September 2nd, 2010 11:34pm Report this comment

what is it that fuels the fertile pseudo-liberal brain of yours?

in a recent blog you’ve opined that the stoning of adulterous women in Iraq was a personal tragedy, here you are suggesting that quashing Saddam’s rule was a ‘human rights’ issue. By the same rationale, I take it that Adolf’s gassing of the Jews falls into the same ‘uman rights’ slot. There also would be around 60 millions alive today if Winston were to give in to the Austrian corporal’s demands. Of course, they and many others would also be all speaking German, greeting each other ‘Sieg Heil’, and labour like slaves without any ‘uman rights, but that’s OK with you, is it?

maddy1

September 3rd, 2010 5:39am Report this comment

The great thing is that the Massies of this world do not have to live under black leadership. The Rhodesians were brilliant farmers, innovators but mutch too pragmatic for their own good.

Rhoda Klapp

September 3rd, 2010 9:33am Report this comment

The old principle used to be that you did not interfere in a foreign country's business absent threats to your own citizens in that country or to the nation's vital interests. There is no moral dimension, because that is the way of confusion, relativism and ultimately madness.
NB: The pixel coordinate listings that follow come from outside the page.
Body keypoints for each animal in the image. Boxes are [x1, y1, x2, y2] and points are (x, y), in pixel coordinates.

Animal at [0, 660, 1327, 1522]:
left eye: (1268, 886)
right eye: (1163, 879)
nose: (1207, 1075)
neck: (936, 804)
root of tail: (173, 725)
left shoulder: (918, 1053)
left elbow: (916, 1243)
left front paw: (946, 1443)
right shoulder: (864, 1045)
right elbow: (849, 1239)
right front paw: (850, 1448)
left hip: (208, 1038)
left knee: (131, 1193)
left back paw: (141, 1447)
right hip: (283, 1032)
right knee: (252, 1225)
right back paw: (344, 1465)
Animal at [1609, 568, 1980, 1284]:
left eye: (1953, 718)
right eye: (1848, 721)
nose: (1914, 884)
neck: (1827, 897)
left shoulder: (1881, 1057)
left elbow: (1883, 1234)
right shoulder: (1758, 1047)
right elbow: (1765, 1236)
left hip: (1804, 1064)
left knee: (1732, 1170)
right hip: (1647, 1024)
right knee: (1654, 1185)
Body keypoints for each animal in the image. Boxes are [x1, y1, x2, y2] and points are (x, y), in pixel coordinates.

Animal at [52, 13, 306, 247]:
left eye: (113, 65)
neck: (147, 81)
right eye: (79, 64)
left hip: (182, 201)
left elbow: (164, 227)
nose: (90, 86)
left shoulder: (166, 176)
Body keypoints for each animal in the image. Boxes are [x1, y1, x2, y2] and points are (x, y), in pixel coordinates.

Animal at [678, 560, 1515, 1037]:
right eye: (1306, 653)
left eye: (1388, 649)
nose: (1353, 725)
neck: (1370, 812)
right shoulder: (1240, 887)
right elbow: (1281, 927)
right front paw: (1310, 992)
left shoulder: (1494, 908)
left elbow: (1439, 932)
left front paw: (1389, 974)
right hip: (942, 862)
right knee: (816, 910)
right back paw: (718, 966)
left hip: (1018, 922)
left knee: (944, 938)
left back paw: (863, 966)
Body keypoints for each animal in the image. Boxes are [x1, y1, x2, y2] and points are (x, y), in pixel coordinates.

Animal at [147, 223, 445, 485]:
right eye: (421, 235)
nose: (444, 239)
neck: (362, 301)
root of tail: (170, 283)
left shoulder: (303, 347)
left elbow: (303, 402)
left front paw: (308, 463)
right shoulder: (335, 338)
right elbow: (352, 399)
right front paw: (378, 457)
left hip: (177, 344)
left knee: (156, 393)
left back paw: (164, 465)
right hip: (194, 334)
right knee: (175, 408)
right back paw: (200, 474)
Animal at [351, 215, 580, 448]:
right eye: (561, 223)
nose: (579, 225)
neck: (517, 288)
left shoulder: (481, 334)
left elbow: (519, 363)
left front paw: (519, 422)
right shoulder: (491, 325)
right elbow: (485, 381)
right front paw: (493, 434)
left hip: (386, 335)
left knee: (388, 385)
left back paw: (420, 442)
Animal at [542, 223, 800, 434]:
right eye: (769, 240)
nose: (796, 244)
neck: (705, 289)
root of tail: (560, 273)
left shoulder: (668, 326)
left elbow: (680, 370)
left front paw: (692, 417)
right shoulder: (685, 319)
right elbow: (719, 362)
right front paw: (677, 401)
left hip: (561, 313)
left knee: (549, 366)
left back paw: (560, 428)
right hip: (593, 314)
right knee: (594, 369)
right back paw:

If only that principle had held in the Blair era.

Baron

September 3rd, 2010 10:40am Report this comment

the hastily cobbled up posting of mine at 11.34 was addressed to ndm @ 10.05.

Anonymous

September 7th, 2010 5:00am Report this comment

While a joint US-UK invasion of Zimbabwe, to kick out Mugabe would have been nice, it is not as practical as Alex makes it out to be. Although Blair’s assertion that the surrounding countries would have prevented an invasion is absurd, it still doesn’t seem practical.